In March, 2004, the Metro Board of Directors approved the TAP clearinghouse and TAP service center. A whole new fare system for Metro and the municipal operators also had to be procured and installed – approximately 3,600 buses between Metro’s fleet and the Muni operator fleets, along with ticket vending machines (TVMs) at all the rail and bus stations/terminals.
Metro then decided to add an additional complex technology project on top of that — fare gates.
Fareboxes were roughly the same for the previous 100 years prior to going to a digital/electronic fare collection system. The implementation was far more complex than anything that came before it.
Fun fact – In 2006, the world’s first paper smart cards are tested out by visitors to the Winter Olympic Games in Turin, Italy.
By February, 2007, TAP began replacing paper passes (as Metro monthly pass counterfeiters everywhere shed a tear or two)
The October 18, 2007 Metro Board of Directors’ Executive Management & Audit Committee and Operations Committee received an update on Metro’s equipment contract with Cubic for universal fare media:
“Installation of the Universal Fare System (UFS) equipment on Metro’s bus and rail fleet was completed in May 2006 to allow limited use and testing of new TAP smart card capabilities on bus fare boxes and rail ticket vending machines. Working with Communication’s staff responsible for college and vocational school pass programs, the TAP team introduced an Institutional Pass (I-TAP) a controlled segment of UCLA students, faculty and employees to participate in a “pilot” program over 12 months ago.
The December 4, 2008 minutes of the Metro Board of Directors’ Operations Committee outline plans for the Transit Access Pass (TAP) and Metro’s rail fare gates.
This December 15, 2008 Metro Press Release and December 16, 2008 MyMetro employee news digest article outline the many benefits of using TAP, as Los Angeles Mayor Antonio Villaraigosa TAPs into the 21st Century with new, reusable transit fare cards.
TAP cards officially replaced day passes on March 15, 2009. This March 10, 2009 MyMetro employee news article outlines the campaign to inform riders, which included outreach in several languages.

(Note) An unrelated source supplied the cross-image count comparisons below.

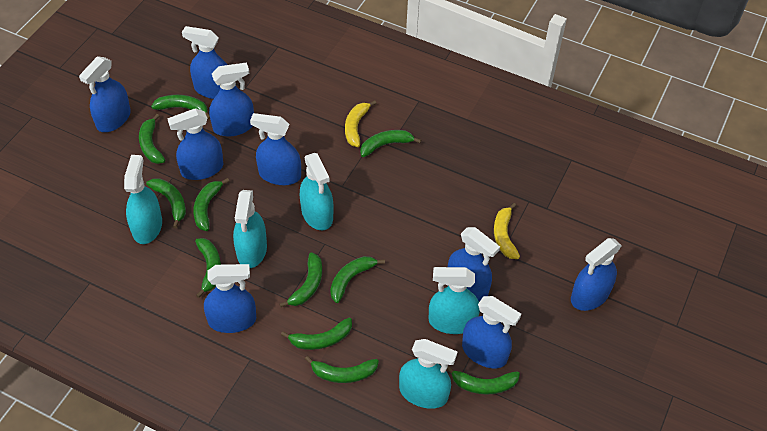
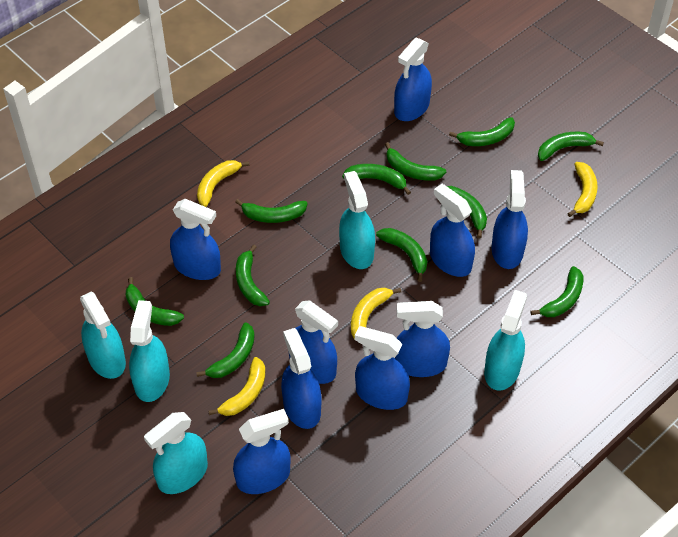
yellow banana: [345,100,376,147] [494,203,520,259] = 2 -> [197,160,250,207] [208,357,265,416] [351,288,401,339] [567,162,598,217] = 4

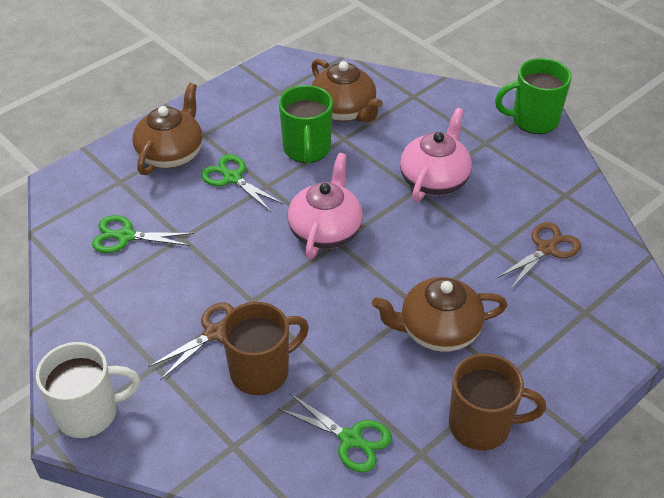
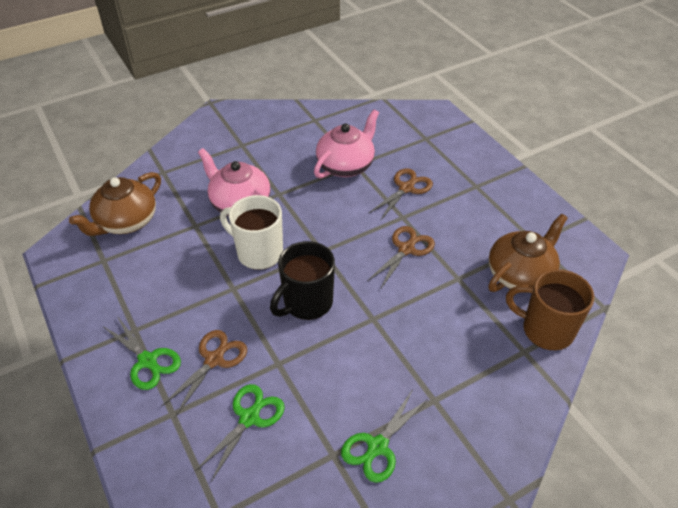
black mug: none = 0 -> [270,241,335,320] = 1
brown mug: [221,302,309,395] [449,353,546,450] = 2 -> [506,269,594,350] = 1
brown scissors: [148,302,233,380] [497,222,581,289] = 2 -> [161,330,247,416] [367,226,435,290] [368,168,433,221] = 3
brown teapot: [132,83,203,175] [311,59,382,123] [372,277,508,352] = 3 -> [69,172,161,236] [488,214,567,293] = 2
green mug: [279,85,333,164] [495,58,572,134] = 2 -> none = 0

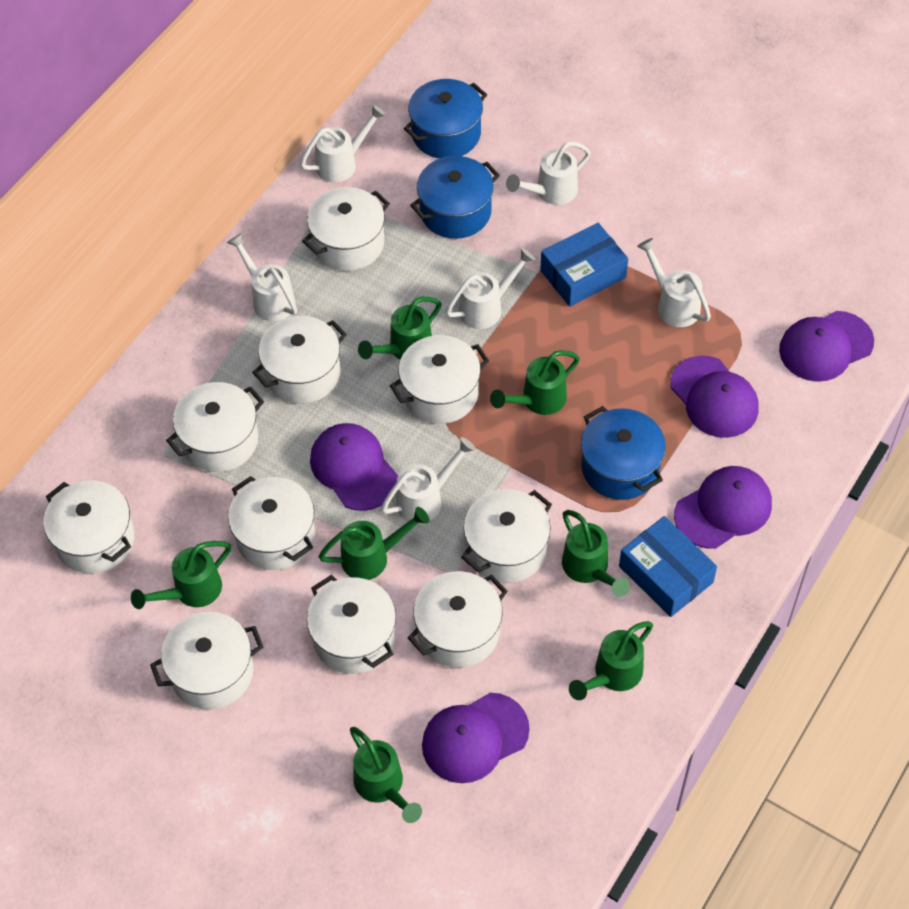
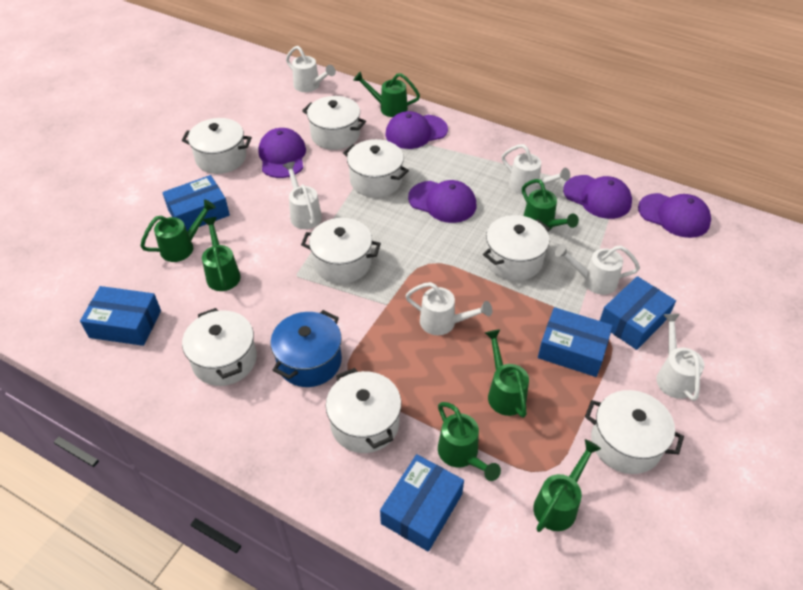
blue box: [541,223,628,307] [619,516,717,617] = 2 -> [80,286,161,346] [162,175,230,231] [380,454,464,552] [538,307,613,377] [600,276,676,350] = 5
blue pot: [404,79,487,159] [410,156,500,239] [581,406,666,500] = 3 -> [270,310,342,387] = 1
white pot: [44,480,134,574] [150,612,263,710] [166,382,264,472] [228,476,315,570] [252,316,347,404] [302,187,390,271] [307,575,396,674] [390,335,489,424] [408,571,508,668] [461,489,552,583] = 10 -> [182,118,252,174] [182,308,257,386] [301,218,381,284] [302,96,366,150] [326,368,401,453] [343,139,409,198] [483,215,550,281] [585,390,684,474] = 8

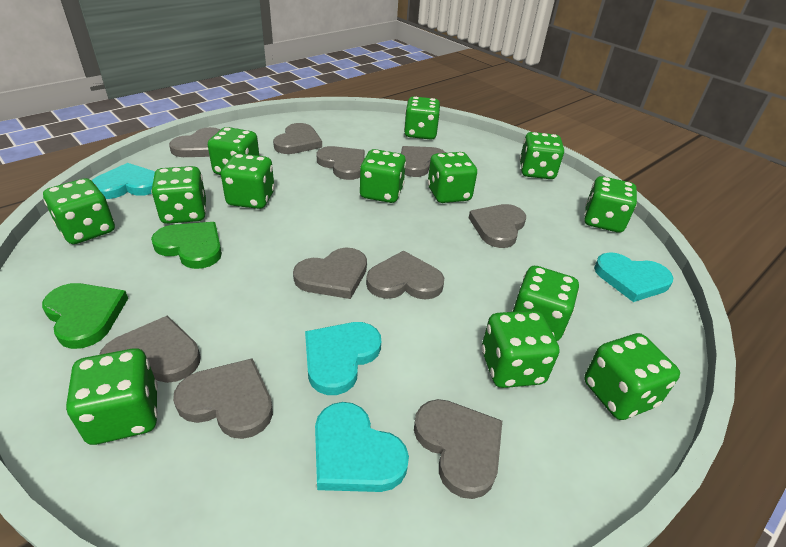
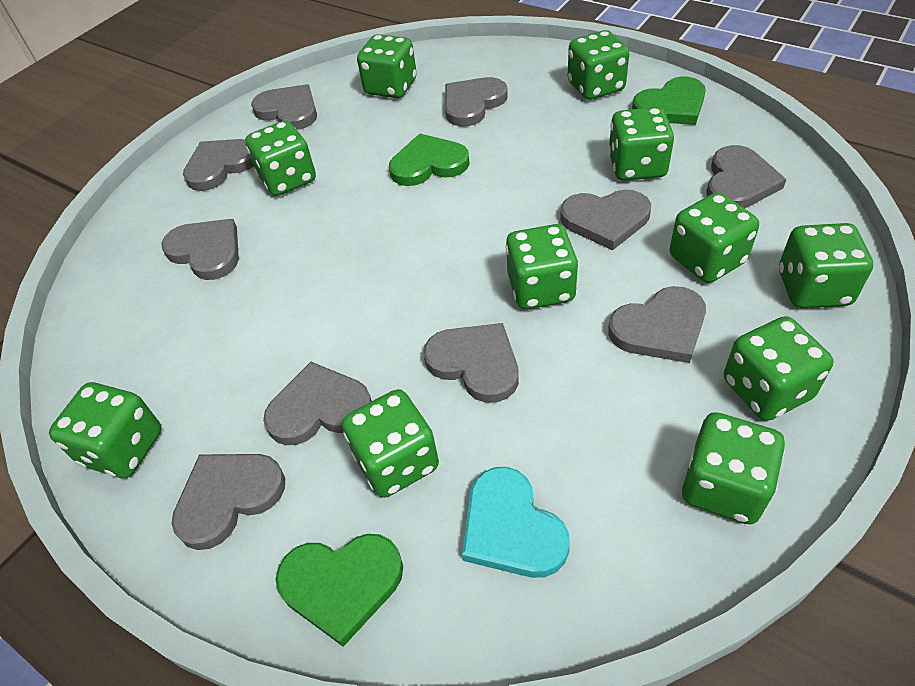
green dice: [43,178,115,244] [66,348,158,445] [151,166,206,224] [208,127,259,175] [221,153,275,209] [360,149,406,203] [404,96,440,140] [428,152,477,203] [482,310,559,388] [512,266,579,341] [519,132,564,179] [584,176,637,232] [584,333,680,420] = 13 -> [49,382,162,478] [245,120,316,196] [342,389,439,498] [357,34,417,98] [506,224,578,309] [568,30,629,100] [608,107,674,181] [670,192,759,283] [682,412,785,524] [724,316,834,421] [779,223,873,308] = 11
green heart: [42,283,128,349] [151,222,222,269] = 2 -> [275,534,403,647] [389,134,470,186] [632,77,706,125] = 3
turquoise heart: [92,163,155,199] [305,322,381,395] [315,402,409,492] [594,252,673,302] = 4 -> [462,467,570,578] = 1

Presentations were made in Spanish, Korean, Chinese, Russian, Armenian, Japanese and English, along with translators accompanying speakers to some locations.
This March 9, 2009 Metro Press Release provides additional information.
Metro deployed creative social media marketing, outreach, and user education about TAP via the agency’s YouTube channel.
A timeline for all of the complex activities for TAP implementation can be found in this February 17, 2010 Metro Board of Directors’ Operations Committee report.
An update on policy revisions associated with fare gate locking can be found in this May 17, 2012 Metro Board of Directors’ Executive Management Committee report.
By December, 2013, fare gates being latched becomes the standard as TAP is further implemented.